Section 10-12-2 (Applicable to limited liability companies organized after January 1, 1998, limited liability companies not electing to come under the pre-1997 changes, and to all limited liability co
Section 10-12-2
(Applicable to limited liability companies organized after January 1, 1998, limited liability companies not electing to come under the pre-1997 changes, and to all limited liability companies after December 31, 2000.) Definitions.
As used in this chapter, unless the context otherwise requires, the following terms mean:
(a) ARTICLES OF ORGANIZATION. The articles provided for by Section 10-12-10, or, if they have been amended or restated, the articles as most recently amended or restated. In the case of a foreign limited liability company, the term includes all documents serving a similar function that are required to be filed to form the limited liability company in the state or other jurisdiction where it is organized.
(b) BANKRUPT. A bankrupt or a debtor under the federal bankruptcy law, as amended from time to time, or an insolvent under any state insolvency act.
(c) BUSINESS ENTITY. A corporation, limited liability company, partnership, limited partnership, registered limited liability partnership, or other entity organized to engage in business, whether for profit or not, created under the laws of the State of Alabama, predecessor law, or law of another jurisdiction.
(d) COURT. Every court and judge having jurisdiction in a case.

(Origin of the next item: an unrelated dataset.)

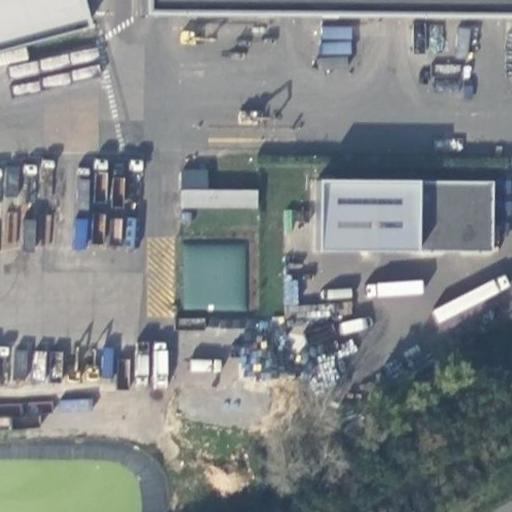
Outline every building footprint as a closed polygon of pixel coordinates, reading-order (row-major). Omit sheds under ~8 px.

(e) FINANCIAL RIGHTS. Rights to (1) share in profits and losses as provided in Section 10-12-28, (2) receive interim distributions as provided in Section 10-12-29, and (3) receive termination distributions as provided in Section 10-12-41.
(f) FOREIGN LIMITED LIABILITY COMPANY. An organization formed under the laws of any jurisdiction other than Alabama that is substantially similar to a limited liability company.
(g) GOVERNANCE RIGHTS. All a member's rights as a member of a limited liability company except financial rights, including without limitation, the rights to participate in the management of the limited liability company and to bind the limited liability company as provided in Section 10-12-21.
(h) LIMITED LIABILITY COMPANY or DOMESTIC LIMITED LIABILITY COMPANY. An organization that is formed and existing under this chapter.
(i) MANAGER or MANAGERS. A person or persons designated by the members of a limited liability company to manage the limited liability company as provided in the articles of organization.
(j) MEMBER. A person reflected in the required records of a limited liability company as the owner of some governance rights of a membership interest in the limited liability company.
(k) OPERATING AGREEMENT. A written agreement of the member or members governing the affairs of a limited liability company and the conduct of its business.
(l) ORGANIZER. A person, who need not be a member of the limited liability company, who is authorized to execute documents in connection with the formation of a limited liability company.
(m) PERSON. Natural persons and organizations (whether created by the laws of Alabama or another state or foreign country), including, without limitation, general partnerships, registered limited liability partnerships, limited partnerships, limited liability companies, corporations, professional corporations, professional associations, trustees, personal representatives, fiduciaries (as defined in Section 19-3-150) or persons performing in any similar capacity, trusts, business trusts, estates, custodianships, and other associations.
(Acts 1993, No. 93-724, p. 1425, §2; Act 97-920, 1st Ex. Sess., p. 312, §1.)